Action item: Copy the records below word for word, leaving out the pictures.

Start of Data for this task

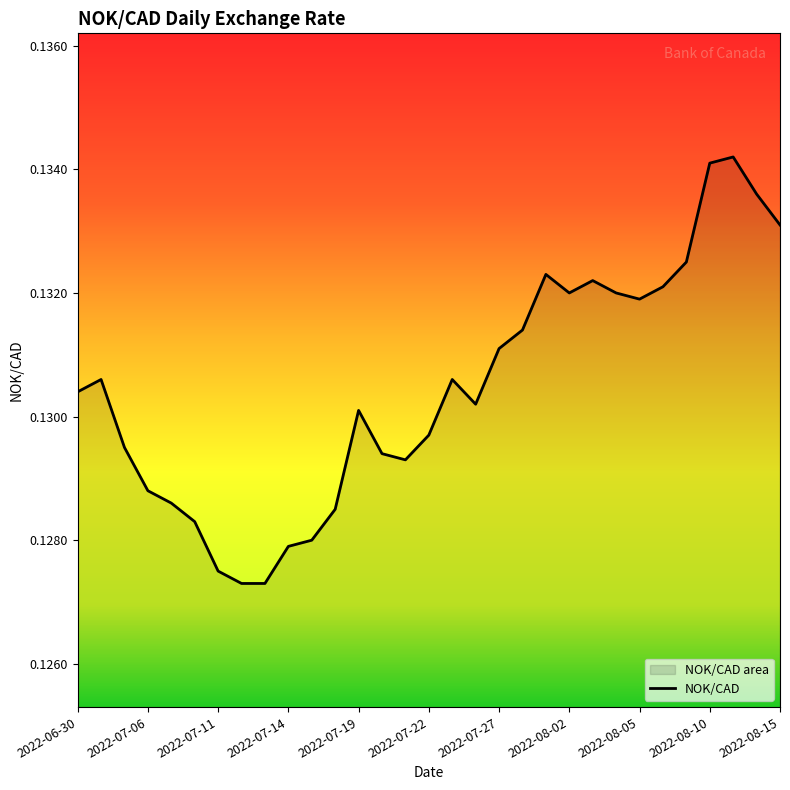

The chart shows a value of 0.2 at 2022-08-15. True or false?

False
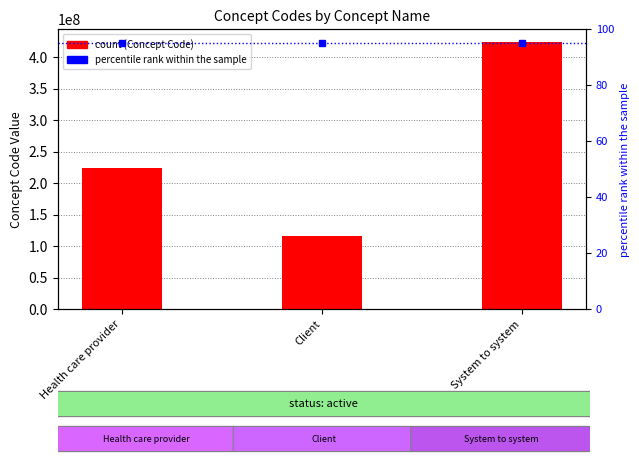

What is the ratio of the value at System to system to the value at Client?

3.6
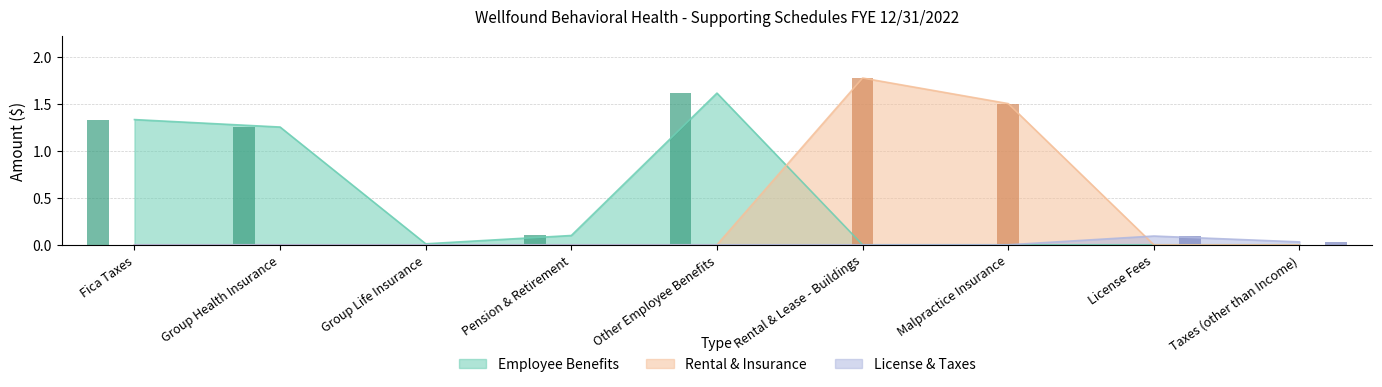

What is the sum of the Rental & Insurance (bar) values at Group Life Insurance and Rental & Lease - Buildings?

1.8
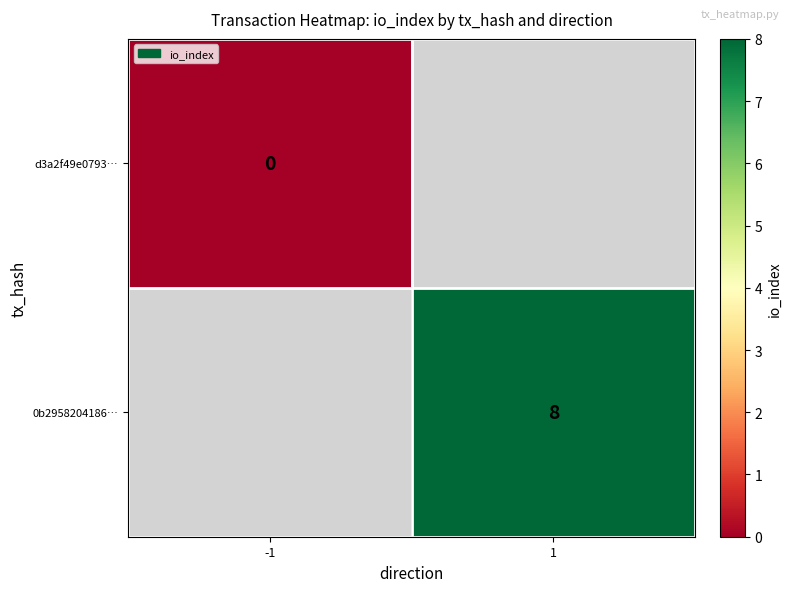

At how many categories does at least one series exceed 1?

1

End of Data for this task

Solution:
The chart shows a value of 0.2 at 2022-08-15. True or false?

False

What is the ratio of the value at System to system to the value at Client?

3.6

What is the sum of the Rental & Insurance (bar) values at Group Life Insurance and Rental & Lease - Buildings?

1.8

At how many categories does at least one series exceed 1?

1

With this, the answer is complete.